Latest update December 2nd, 2024 1:00 AM
Jul 29, 2017 Features / Columnists, Freddie Kissoon
At its press conference this week, the WPA made a most absorbing declaration. It said that it wants the Coalition administration to succeed, accepts it is part of such reality, and will work to hold the coalition together.
However, it will introduce into the government, the WPA’s original culture of speaking up if it thinks that there are policies that it does not agree with. It specifically mentioned youths and the welfare of the working people.
This position of the WPA of its role in government conflicts in essence with the AFC’s perspective on coalition configurations in the exercise of power. It is either the AFC is dishonest, power drunk as Dr. David Hinds accused it of, or is simply ignorant of what the concept of coalition government is and how such a multi-dimensional formation functions. From my June 21, 2016 column, I wrote, “Coalition government is seldom solid. What makes coalition rule unsteady is the very nature of it – it is a coalition. Any dictionary will inform you that a coalition regime is a number of different organizations that came together with each wanting to use the State, if it wins elections, to implement its ideas and programmes.
“The most common example of instabilities that characterize coalition governments is Israel. “Each party has its own agenda, and to form a government, the larger parties have to make concessions. Some of these parties are theocratic, some strongly anti-Palestinian, some pro-compromise.
“Italy once had several governments within each year because the coalition entities could never agree thus they would pull out of the formation and new elections would have to be held. Italy became a joke around the world for the number of governments it would have in each year. One thing is common in coalition administrations – each party must have some of its cores values transmitted into policy.
“There is no way a coalition would last if one of its units is an environment party and the government refuses to commit itself to climate change. What brings trouble in multi-party regimes is that each of the units fights in government to keep its raison d’etre.
“The opposite of coalition rule is single party or majority party government. The ruling party in those countries does not have to make concessions to other political parties because those parties are not sharing power with them.”
I wrote that column because the AFC went all over the place telling the nation that it has to show Cabinet solidarity. Let’s quote the AFC’s executive, Business Minister, Dominic Gaskin. This is taken from my July 19, 2016 column. “Certainly at the Cabinet level there is an obligation, there is a collective responsibility for decision-making at that level and therefore …there can be no, I guess, division on that level and that is just the reality of a Cabinet.”
In response to the minister I penned the following line in that very column; “I’m afraid this is not what Coalition Government is made of.”
Here now is another extract. This time from my column of August 30, 2016 on the nature of coalition administration with the caption; “Cabinet solidarity in coalition regimes is pathetic nonsense.” This is what I wrote back then.

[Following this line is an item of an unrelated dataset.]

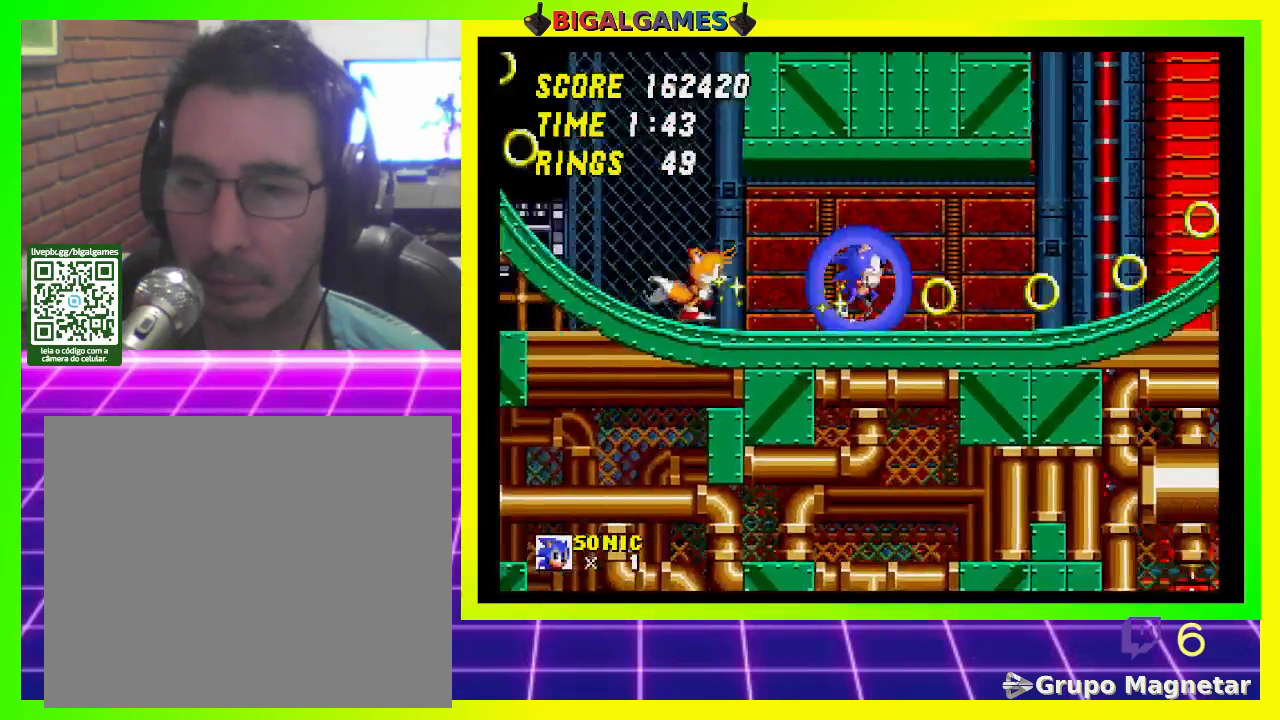
{"buttons": ["DPAD_RIGHT"], "left_stick": "center", "right_stick": "center", "events": []}
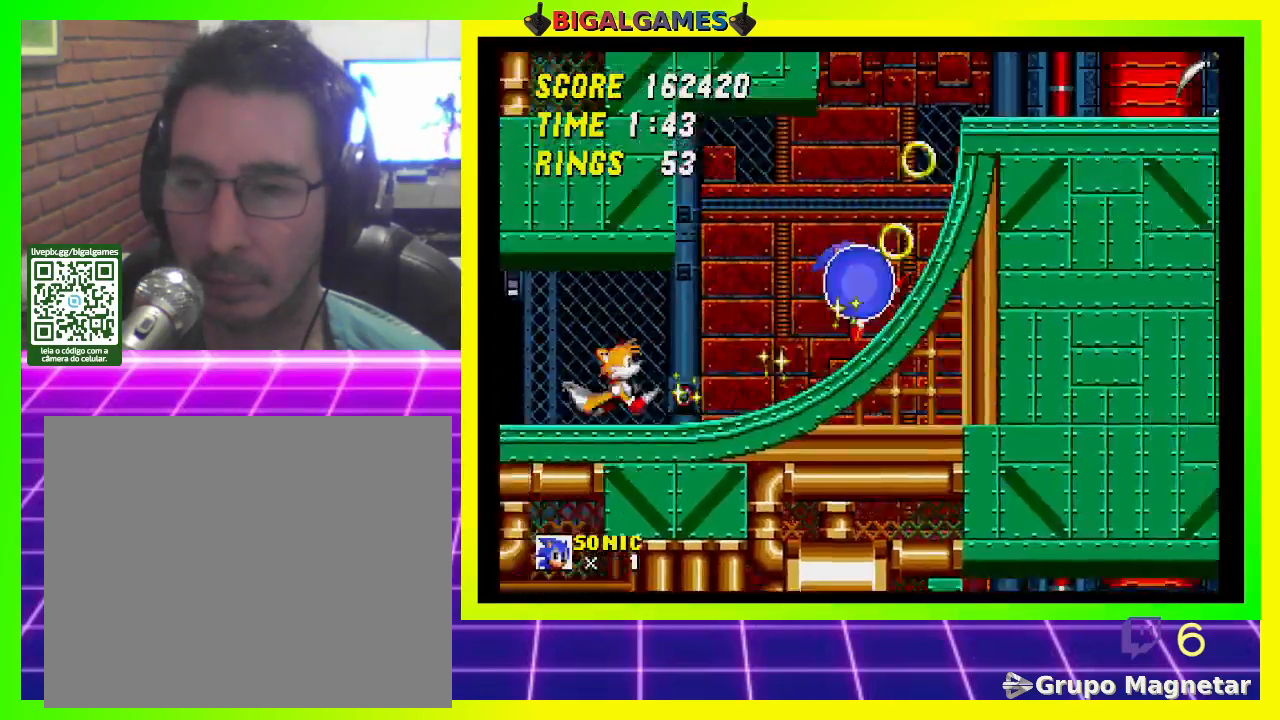
{"buttons": ["DPAD_RIGHT"], "left_stick": "center", "right_stick": "center", "events": []}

“Cabinet solidarity only thrives in a unitary government which came about as a result of proportional representation. Here the leader of the party is pragmatically the maximum leader. In a government that came about through first-past-the post voting, Cabinet solidarity is never assured because Ministers are always under the microscopic lenses of their constituencies. What happens, then, is that Ministers are forced to go public with the way they voted in cabinet because if cabinet voted for fracking in his/her district and his constituency is dead set against fracking then he/she has to go to the constituency and tell them how the vote went.

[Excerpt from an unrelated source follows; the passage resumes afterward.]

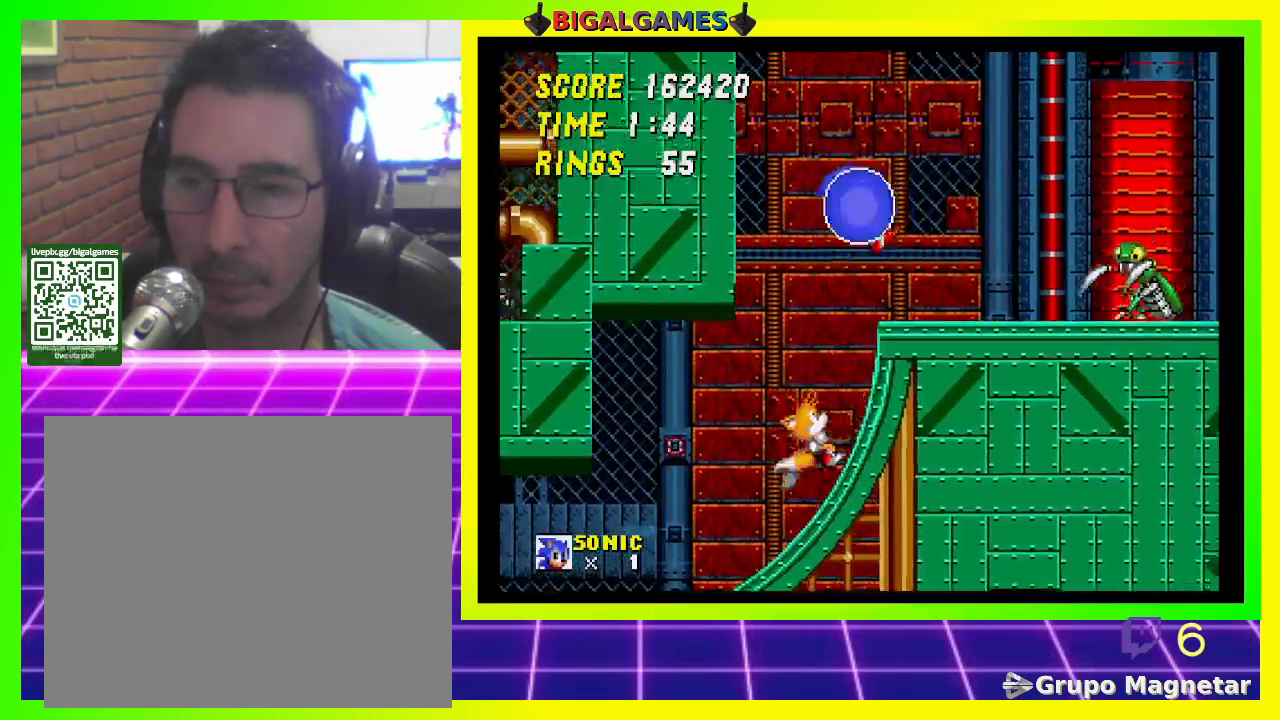
{"buttons": [], "left_stick": "center", "right_stick": "center", "events": [[100, "DPAD_RIGHT", "up"], [400, "CROSS", "down"], [500, "CROSS", "up"]]}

There is no such thing as cabinet solidarity in coalition regimes because it is a contradiction in terms. How can you say the mango is sweet bad but very bitter? The two cannot be reconciled. Bitter/sweet taste is not a scientific term but a romantic phrase and is popular in literature but has no place in science.
Either the milk is good or it has turned. You cannot have turned milk that is good to drink. You cannot have a unitary cabinet if there are several parties that make up the government. The loyalty of each party is to country, party and supporters.”
This is essentially what the WPA has said to the APNU this week and openly stated this is how it will operate.